__INSTRUCTIONS FOR THE TASK__. Turn every row below into a numbered list with no blank lines, and leave the pictures out of your answer.

[THE DATA start]

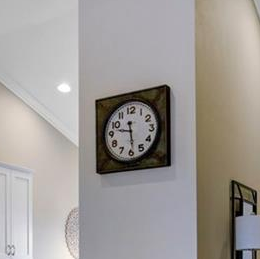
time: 9:28
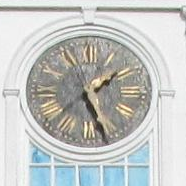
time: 1:26
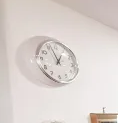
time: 12:56
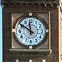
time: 11:50
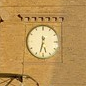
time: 5:32
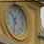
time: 10:32
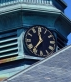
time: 11:36
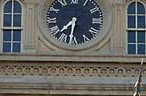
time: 7:32
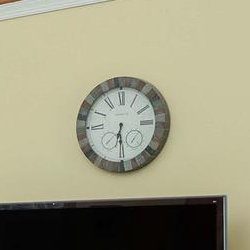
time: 6:28
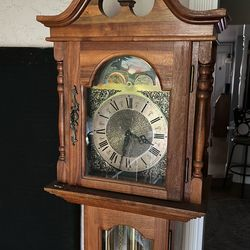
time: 3:32
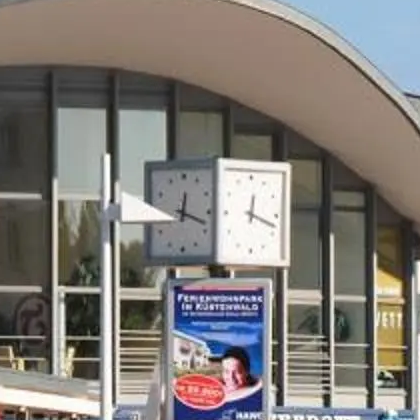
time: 12:18
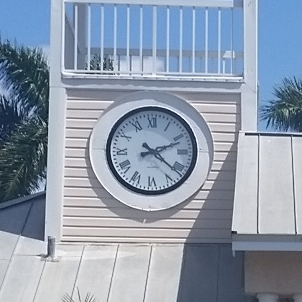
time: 2:21
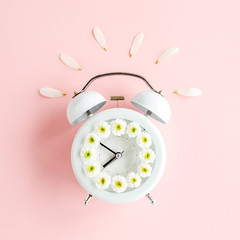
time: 7:50
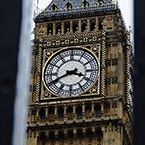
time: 3:40
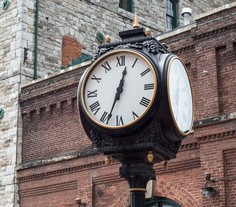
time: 12:33
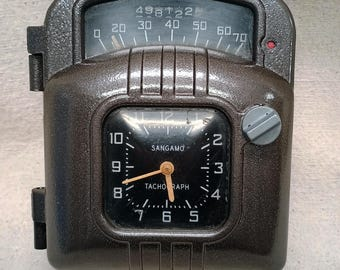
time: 5:41
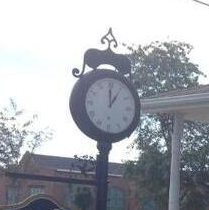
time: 1:00
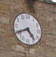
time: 4:40
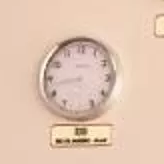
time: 8:43
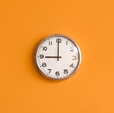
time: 8:59
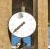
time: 7:37
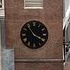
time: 3:54
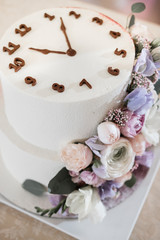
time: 8:57
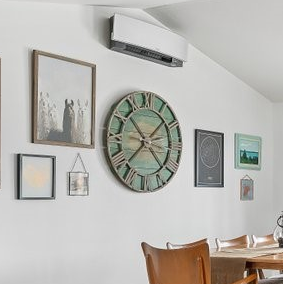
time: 10:37
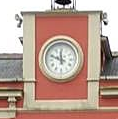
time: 11:48
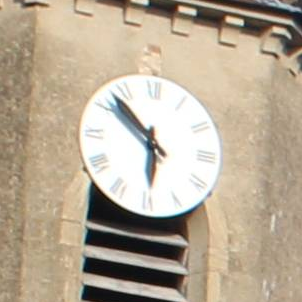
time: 5:51
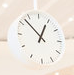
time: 12:52
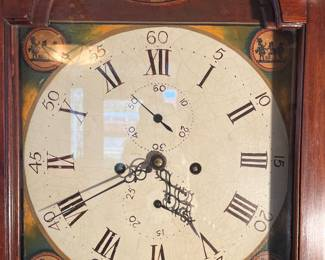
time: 4:40
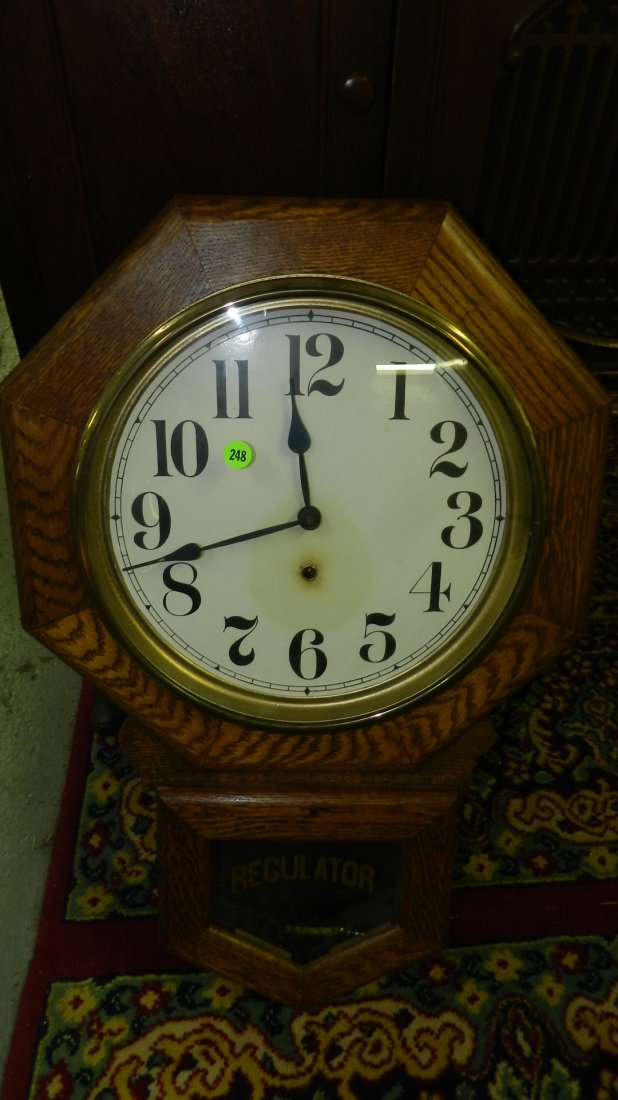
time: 11:42
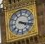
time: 4:17
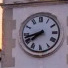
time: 7:42
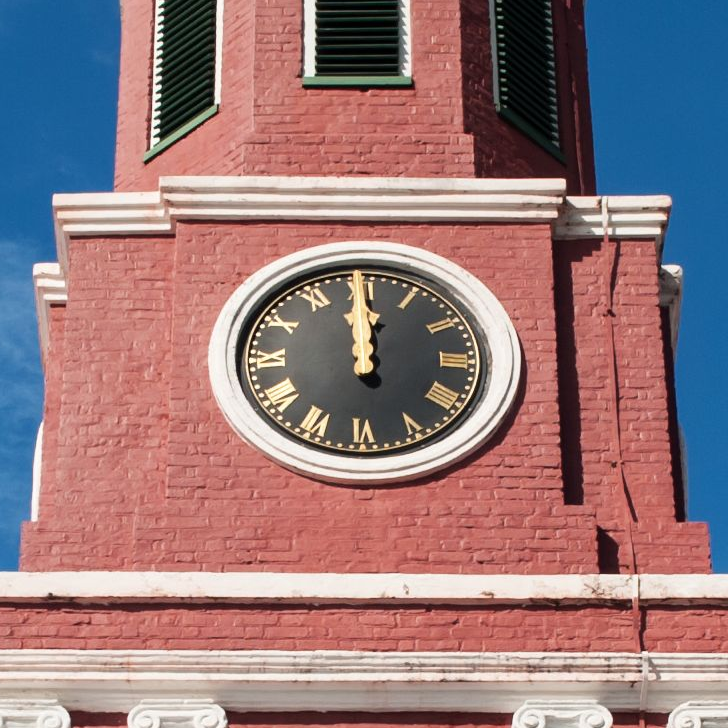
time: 11:59
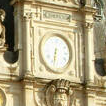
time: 6:32
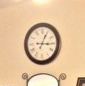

[THE DATA end]

__SOLUTION FOR THIS EXERCISE__.
1. time: 9:28
2. time: 1:26
3. time: 12:56
4. time: 11:50
5. time: 5:32
6. time: 10:32
7. time: 11:36
8. time: 7:32
9. time: 6:28
10. time: 3:32
11. time: 12:18
12. time: 2:21
13. time: 7:50
14. time: 3:40
15. time: 12:33
16. time: 5:41
17. time: 1:00
18. time: 4:40
19. time: 8:43
20. time: 8:59
21. time: 7:37
22. time: 3:54
23. time: 8:57
24. time: 10:37
25. time: 11:48
26. time: 5:51
27. time: 12:52
28. time: 4:40
29. time: 11:42
30. time: 4:17
31. time: 7:42
32. time: 11:59
33. time: 6:32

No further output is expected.